The features of the TS phenotype include short stature and congenital malformations such as webbing of the neck and coarctation of the aorta (5). In addition, these females manifest a specific neurocognitive profile in which verbal ability [including verbal intelligence quotient (IQ)] is generally normal (6, 7, 8, 9), whereas spatial cognition (visual-spatial/perceptual, visual-motor), working memory, and executive function (planning, organizing) are relatively impaired (10, 11, 12, 13, 14, 15). Previous neuroanatomic studies demonstrated differences in the right posterior regions (parietal and temporal), the bilateral dorsolateral prefrontal cortex, the caudate nucleus, and the left parietal-perisylvian region in TS subjects, compared with controls (16, 17, 18, 19), that may be related to their cognitive differences.

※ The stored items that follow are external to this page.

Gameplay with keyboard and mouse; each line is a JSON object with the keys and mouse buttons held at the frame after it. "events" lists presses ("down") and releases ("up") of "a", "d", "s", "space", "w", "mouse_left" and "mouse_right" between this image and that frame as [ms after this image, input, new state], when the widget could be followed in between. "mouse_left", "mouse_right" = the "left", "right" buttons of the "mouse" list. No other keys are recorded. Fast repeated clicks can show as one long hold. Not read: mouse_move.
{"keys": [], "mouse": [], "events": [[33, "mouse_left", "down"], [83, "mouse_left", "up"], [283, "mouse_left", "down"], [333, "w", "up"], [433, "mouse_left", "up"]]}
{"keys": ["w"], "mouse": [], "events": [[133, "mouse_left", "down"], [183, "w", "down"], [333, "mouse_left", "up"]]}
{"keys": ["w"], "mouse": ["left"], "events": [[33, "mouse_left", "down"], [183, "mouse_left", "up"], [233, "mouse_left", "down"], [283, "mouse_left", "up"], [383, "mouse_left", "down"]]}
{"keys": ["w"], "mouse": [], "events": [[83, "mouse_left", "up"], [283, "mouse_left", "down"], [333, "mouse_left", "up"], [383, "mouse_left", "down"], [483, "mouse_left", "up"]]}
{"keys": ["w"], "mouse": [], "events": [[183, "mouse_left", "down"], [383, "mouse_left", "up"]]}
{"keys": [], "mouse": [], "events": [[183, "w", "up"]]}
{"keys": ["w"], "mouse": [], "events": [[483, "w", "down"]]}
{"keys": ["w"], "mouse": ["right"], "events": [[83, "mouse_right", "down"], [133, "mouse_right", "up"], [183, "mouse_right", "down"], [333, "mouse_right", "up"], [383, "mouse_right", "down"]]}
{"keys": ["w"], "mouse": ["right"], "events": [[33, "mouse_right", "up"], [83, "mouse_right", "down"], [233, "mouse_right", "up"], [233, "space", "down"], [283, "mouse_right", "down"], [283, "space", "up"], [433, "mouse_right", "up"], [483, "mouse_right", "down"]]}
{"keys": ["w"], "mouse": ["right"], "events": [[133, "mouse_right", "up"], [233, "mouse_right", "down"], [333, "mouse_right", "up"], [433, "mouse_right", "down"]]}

These TS-associated cognitive deficits could be due to the absent ovarian production of estrogen and androgen as well as haploinsufficiency for gene/genes on the X chromosome. Certain of the TS deficits, such as speeded motor performance, may be secondary to estrogen deficiency because estrogen replacement is associated with improvement (20, 21). Other TS cognitive deficits, including spatial function, are apparently not ameliorated by estrogen replacement and may occur secondary to androgen deficiency. Androgen alterations during the perinatal period and puberty influence cognitive function and behavior in animal and human models, and sex differences have been observed in several cognitive areas, including visual-spatial tasks involving mental rotation and spatial perception (22).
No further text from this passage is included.